MyBESTRuns

Bill Rodgers is set to run his 43rd Quad-City Times Bix 7

In 1978, Bill Rodgers entered 30 road races and amazingly, astonishingly, he won 27 of them.

Over the course of his running career, he won 22 marathons, all during a thoroughly incredible 10-year period from 1974 to 1983.

He doesn’t win anything anymore, not even in his age group, but the 75-year-old Boston resident is still running, and he will be coming back to run the Quad-City Times Bix 7 for the 43rd time on July 29.

Rodgers said he thought he had done the Falmouth Road Race on Cape Cod about 35 times and the Cherry Blossom 10-miler in Washington, D.C., perhaps 30 times.

He never has entered any race as frequently as he has the Quad-City Times Bix 7, which is holding its 49th event this year. 

“And the Bix is probably the most challenging of them all,’’ Rodgers said. “But it’s a race I remember so well from that first time in 1980. I was still young and I could duke it out and I could race. Now I just try to hang on.’’

A man who once logged hundreds of miles in training each week now jogs 25 to 30 miles a week. He has done about 10 races this year, including Cherry Blossom. He said he now just went back to some of the old events he did during his heyday.

“But I’m back in the pack,’’ he said. “I’m way back in the pack because I’m 75 years old. It’s like a whole different thing. My strength used to be that I was a marathoner and I could do high mileage. I was a high-mileage runner. I wasn’t as quick as some runners, but I could do the mileage.’’

Not anymore. During the COVID-19 pandemic, Rodgers had a chance to sift through almost 50 years of running logs and he calculated that he has done more than 1,500 races and run at least 190,000 miles in his lifetime.

Most automobiles don’t last that long. And Rodgers hasn’t had the benefit of having a change of tires or periodic oil changes.

His body is feeling the effects of all that mileage. When he enters races now, he frequently finds himself trailing runners of a similar age who have fewer miles on their personal odometers.

“What I’m seeing is I see a lot of these runners who are in their 60s and 70s and they’re all ahead of me, but they just started running pretty recently or something,’’ he said.

He steps up to a new age group this year but doesn’t figure on being a contender to win it. The Quad-City Times Bix 7 course record for men ages 75-79 is 54 minutes, 58 seconds. Rodgers’ finishing time a year ago was 1:08:43.

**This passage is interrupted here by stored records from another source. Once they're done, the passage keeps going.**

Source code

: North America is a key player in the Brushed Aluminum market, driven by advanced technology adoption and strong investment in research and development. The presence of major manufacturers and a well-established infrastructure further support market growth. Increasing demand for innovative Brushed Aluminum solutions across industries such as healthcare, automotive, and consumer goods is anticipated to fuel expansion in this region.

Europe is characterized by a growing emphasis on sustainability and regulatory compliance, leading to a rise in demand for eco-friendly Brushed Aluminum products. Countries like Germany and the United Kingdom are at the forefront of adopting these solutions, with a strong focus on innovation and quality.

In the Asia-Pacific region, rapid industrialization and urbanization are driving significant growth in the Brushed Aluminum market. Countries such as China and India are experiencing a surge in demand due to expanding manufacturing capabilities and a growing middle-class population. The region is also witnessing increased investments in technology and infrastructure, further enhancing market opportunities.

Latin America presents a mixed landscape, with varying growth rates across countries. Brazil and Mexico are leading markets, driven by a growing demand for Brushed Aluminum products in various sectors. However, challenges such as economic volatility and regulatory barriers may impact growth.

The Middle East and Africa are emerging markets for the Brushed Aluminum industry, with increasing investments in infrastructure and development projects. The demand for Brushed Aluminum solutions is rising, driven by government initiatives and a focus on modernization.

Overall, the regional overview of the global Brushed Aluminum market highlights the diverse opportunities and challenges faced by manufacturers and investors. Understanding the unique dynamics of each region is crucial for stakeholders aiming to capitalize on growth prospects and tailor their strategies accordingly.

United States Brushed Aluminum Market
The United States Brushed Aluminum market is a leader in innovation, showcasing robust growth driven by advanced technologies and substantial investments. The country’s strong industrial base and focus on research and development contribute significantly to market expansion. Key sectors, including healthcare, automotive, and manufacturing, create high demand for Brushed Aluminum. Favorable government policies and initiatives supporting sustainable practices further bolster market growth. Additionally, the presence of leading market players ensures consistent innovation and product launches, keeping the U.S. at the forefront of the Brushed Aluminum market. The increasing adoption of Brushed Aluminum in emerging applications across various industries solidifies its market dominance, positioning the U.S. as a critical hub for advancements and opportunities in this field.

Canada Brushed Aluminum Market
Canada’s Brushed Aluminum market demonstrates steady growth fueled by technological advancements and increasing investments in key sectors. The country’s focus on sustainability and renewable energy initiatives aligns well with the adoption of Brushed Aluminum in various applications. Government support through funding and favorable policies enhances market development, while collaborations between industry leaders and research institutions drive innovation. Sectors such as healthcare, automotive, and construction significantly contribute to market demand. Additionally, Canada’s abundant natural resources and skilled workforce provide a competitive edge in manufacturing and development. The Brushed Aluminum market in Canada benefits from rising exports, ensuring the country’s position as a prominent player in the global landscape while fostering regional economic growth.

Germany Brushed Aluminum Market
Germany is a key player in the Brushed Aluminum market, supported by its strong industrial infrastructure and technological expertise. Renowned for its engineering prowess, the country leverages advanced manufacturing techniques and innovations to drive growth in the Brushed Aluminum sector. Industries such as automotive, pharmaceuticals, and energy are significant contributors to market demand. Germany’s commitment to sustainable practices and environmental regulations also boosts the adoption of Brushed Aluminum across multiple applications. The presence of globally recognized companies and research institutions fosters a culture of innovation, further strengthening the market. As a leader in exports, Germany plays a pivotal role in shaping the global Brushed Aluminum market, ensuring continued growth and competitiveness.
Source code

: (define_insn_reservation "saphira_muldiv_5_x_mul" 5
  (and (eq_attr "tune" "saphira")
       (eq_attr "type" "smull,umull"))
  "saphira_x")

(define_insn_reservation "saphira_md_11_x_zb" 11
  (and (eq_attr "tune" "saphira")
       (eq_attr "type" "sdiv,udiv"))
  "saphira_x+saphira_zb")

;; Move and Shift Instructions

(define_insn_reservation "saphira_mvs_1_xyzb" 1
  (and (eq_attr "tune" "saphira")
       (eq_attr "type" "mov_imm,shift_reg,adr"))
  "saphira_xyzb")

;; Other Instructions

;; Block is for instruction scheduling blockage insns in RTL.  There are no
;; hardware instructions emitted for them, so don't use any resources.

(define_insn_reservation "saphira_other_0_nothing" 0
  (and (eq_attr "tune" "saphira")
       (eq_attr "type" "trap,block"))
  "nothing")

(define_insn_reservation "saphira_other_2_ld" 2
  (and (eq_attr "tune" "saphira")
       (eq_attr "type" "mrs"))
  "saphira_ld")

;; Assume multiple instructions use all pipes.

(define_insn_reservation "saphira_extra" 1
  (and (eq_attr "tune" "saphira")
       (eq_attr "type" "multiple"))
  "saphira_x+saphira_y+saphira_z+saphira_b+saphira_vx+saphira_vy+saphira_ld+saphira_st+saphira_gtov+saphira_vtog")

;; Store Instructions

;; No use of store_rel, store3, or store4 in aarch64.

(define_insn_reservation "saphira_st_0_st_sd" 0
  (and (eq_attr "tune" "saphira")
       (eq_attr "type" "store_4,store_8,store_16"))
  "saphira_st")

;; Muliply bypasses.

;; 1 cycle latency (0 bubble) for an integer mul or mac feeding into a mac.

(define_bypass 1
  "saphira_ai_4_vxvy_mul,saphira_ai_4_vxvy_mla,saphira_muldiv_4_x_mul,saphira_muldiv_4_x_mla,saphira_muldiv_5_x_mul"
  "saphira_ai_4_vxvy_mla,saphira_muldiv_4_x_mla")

Despite that, he still enjoys running.

“Now when I do 30 miles a week, I feel like when I was doing 100 miles a week,’’ he said. “I feel good, relatively speaking. No complaints with regards to running. I think it’s a great way to live.’’

Rodgers won the Quad-City Times Bix 7 the first two times he came here, in 1980 and 1981, and finished in the top 10 on seven occasions.

However, he is remembered almost as much for other years.

In 1995, he paused as he was coming down Kirkwood Boulevard to catch women’s leader Olga Appell just as she collapsed from heat exhaustion. He made sure that Appell received medical attention before jumping back into the race.